Ибо, господине, кому Боголюбове, а мне горе лютое; кому Бело-озеро, а мне оно смолы чернее; кому Лаче-озеро, а мне, на нем живя, плач горький; кому Новый город, а у меня в доме углы завалились, так как не расцвело счастье мое.

Друзья мои и близкие мои отказались от меня, ибо не поставил перед ними трапезы с многоразличными яствами. Многие ведь дружат со мной и за столом тянут руку со мной в одну солонку, а в несчастье становятся врагами и даже помогают подножку мне поставить; глазами плачут со мною, а сердцем смеются надо мной. Потому-то не имей веры к другу и не надейся на брата».

— Ты вот поставил передо мной трапезу. А мог водку выжрать и уйти. А то пироги. Брага. Ты — брат мне теперь, — обратился он к Саше.

— А ты не из секты?

— С чего это?

— Братья, истина, Бог…

— А что, Бог только в сектах?

— Те, которые верят, они про Создателя молчат. Ходят в церкву и постятся. А так вот, красиво и без брошюрки не рассказывают. Тут все-таки, не все как надо.

— Ты про себя лучше. Сам-то кто таков? Чего ты за мной с самогоном своим ходишь? Не нравлюсь, так отстань.

— Чего обижаешься? Ты в гостях у нас. А меня воспринимай как неизбежное зло. Незваный хозяин для гостя хуже монголоида. Или как там?

Алексей рассмеялся бы, если бы не был озадачен несколько.

— Расскажи, парень. А я полежу еще, не проснулся пока. Послушаю. Телевизор одним глазом посмотрю.

Саша сел к столу, нацедил себе первача, отчего в номере запахло… Не вонь сусла и перегара, а тонкий аромат зелья от умелых рук и хорошего сырья. Но все же, лучше бы не пить… Тяжко.

Выпив и не закусив, Саша начал свой рассказ.
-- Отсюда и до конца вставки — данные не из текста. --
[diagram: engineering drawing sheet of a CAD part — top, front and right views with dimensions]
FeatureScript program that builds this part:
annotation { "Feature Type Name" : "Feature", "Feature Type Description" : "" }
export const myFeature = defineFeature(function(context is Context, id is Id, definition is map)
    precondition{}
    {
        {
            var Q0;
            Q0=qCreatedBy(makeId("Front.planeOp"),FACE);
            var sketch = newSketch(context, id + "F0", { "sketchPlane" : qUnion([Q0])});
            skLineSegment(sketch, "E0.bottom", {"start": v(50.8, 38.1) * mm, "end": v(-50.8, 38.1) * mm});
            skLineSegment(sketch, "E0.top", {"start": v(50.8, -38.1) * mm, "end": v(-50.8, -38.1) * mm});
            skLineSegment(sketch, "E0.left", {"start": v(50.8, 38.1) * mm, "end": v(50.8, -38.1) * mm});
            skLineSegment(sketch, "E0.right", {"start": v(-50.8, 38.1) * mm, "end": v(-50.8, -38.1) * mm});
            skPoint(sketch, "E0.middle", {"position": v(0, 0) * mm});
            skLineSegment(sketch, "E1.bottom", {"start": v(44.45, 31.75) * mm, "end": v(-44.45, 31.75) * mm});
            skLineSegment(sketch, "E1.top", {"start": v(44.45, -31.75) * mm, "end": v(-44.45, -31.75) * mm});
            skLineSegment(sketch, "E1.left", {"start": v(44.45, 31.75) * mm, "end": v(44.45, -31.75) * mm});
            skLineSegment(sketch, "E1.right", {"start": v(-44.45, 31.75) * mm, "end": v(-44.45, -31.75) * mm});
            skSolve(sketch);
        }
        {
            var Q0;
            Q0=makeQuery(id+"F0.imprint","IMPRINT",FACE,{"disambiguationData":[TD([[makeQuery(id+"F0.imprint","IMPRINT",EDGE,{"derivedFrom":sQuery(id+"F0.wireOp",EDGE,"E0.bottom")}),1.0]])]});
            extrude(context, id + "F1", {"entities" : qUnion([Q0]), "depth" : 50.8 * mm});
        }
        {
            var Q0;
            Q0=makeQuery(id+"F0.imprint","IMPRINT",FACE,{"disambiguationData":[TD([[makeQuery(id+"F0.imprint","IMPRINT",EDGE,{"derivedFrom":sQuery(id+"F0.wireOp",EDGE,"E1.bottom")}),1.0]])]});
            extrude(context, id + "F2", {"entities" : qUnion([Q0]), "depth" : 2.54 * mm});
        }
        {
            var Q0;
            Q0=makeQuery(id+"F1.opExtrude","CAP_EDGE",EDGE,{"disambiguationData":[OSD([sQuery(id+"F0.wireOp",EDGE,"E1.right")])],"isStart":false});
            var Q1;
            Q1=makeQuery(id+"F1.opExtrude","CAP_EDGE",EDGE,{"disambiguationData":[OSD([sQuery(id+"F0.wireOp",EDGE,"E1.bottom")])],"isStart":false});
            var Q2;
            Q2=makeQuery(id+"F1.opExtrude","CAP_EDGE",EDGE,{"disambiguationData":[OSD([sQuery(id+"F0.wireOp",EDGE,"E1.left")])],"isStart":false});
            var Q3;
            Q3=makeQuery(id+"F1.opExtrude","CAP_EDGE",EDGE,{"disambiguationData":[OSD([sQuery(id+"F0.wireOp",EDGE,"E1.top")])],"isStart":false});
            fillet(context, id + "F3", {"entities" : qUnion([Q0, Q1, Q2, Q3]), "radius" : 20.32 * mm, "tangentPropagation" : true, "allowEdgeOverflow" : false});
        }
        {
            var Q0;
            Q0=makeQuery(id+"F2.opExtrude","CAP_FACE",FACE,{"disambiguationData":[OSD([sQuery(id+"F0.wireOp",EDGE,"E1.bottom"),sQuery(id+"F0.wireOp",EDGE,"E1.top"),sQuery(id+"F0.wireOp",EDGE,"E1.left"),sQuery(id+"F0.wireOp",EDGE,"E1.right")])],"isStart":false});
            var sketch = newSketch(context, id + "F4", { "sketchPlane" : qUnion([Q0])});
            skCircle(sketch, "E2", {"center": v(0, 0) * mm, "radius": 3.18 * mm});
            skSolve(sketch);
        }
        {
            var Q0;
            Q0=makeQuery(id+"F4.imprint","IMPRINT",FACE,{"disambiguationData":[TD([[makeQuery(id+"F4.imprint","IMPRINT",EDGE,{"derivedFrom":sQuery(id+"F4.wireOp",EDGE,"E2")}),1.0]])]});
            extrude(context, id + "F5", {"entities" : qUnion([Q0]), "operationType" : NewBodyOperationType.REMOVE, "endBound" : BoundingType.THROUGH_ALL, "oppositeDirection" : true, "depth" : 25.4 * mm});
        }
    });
РАССКАЗ АЛЕКСАНДРА БОЛОТНИКОВА О КАРГОПОЛЕ И ЖИТЕЛЯХ ВО ВСЕХ ПОКОЛЕНИЯХ (ПРЕДПОЛОЖИТЕЛЬНО — БАЙКА)

— Род мой от 1606 года. Сюда был сослан великий крестьянский вождь Иван Исаич Болотников. Слыхал, о таком?

— Как же не слыхать. Известнейшая личность. Сволочь и мятежник.

— Да ты че?

— На польские деньги мятежи все у нас происходили и на шведские. На японские и германские.

— Вопрос спорный. Обсудим потом. Ты рыбку-то кушай и вот лечо и баклажаны.

— Я, Саня, скушаю. Самогон-то сам гонишь?

— А то! Потом ни в глазу, ни в голове. Ты не сомневайся.

— А работаешь ты где?

— В бригаде, — скромно ответил он, — ты вот про род мой послушай. Болотникова сюда сослали и утопили в проруби. Но перед этим он обрюхатил служку.

— Его в монастыре что ли держали?

— А то… Потом она ушла в мир и родила. Это и есть мой род.

— Так ты потомственный революционер?

— Я — Болотников. Мы такие одни.

— И чем же славен еще этот город?

— Монастырей здесь было два. Церквей восемнадцать. Был вал земляной и ров, а на валу стояла стена с семью башнями. Все через нас шло. Потом, естественное дело — Архангельский город. Торговля мимо. Дошло до того, что стали мы заштатным городком Олонецкой губернии. Даже железную дорогу пустили мимо. Теперь вот соборы пятиглавые, леспромхоз и рыба. И другая коммерческая радость. В «Шелковнице» был? А также дискобар для молодежи. Ты мне денег дашь немножко?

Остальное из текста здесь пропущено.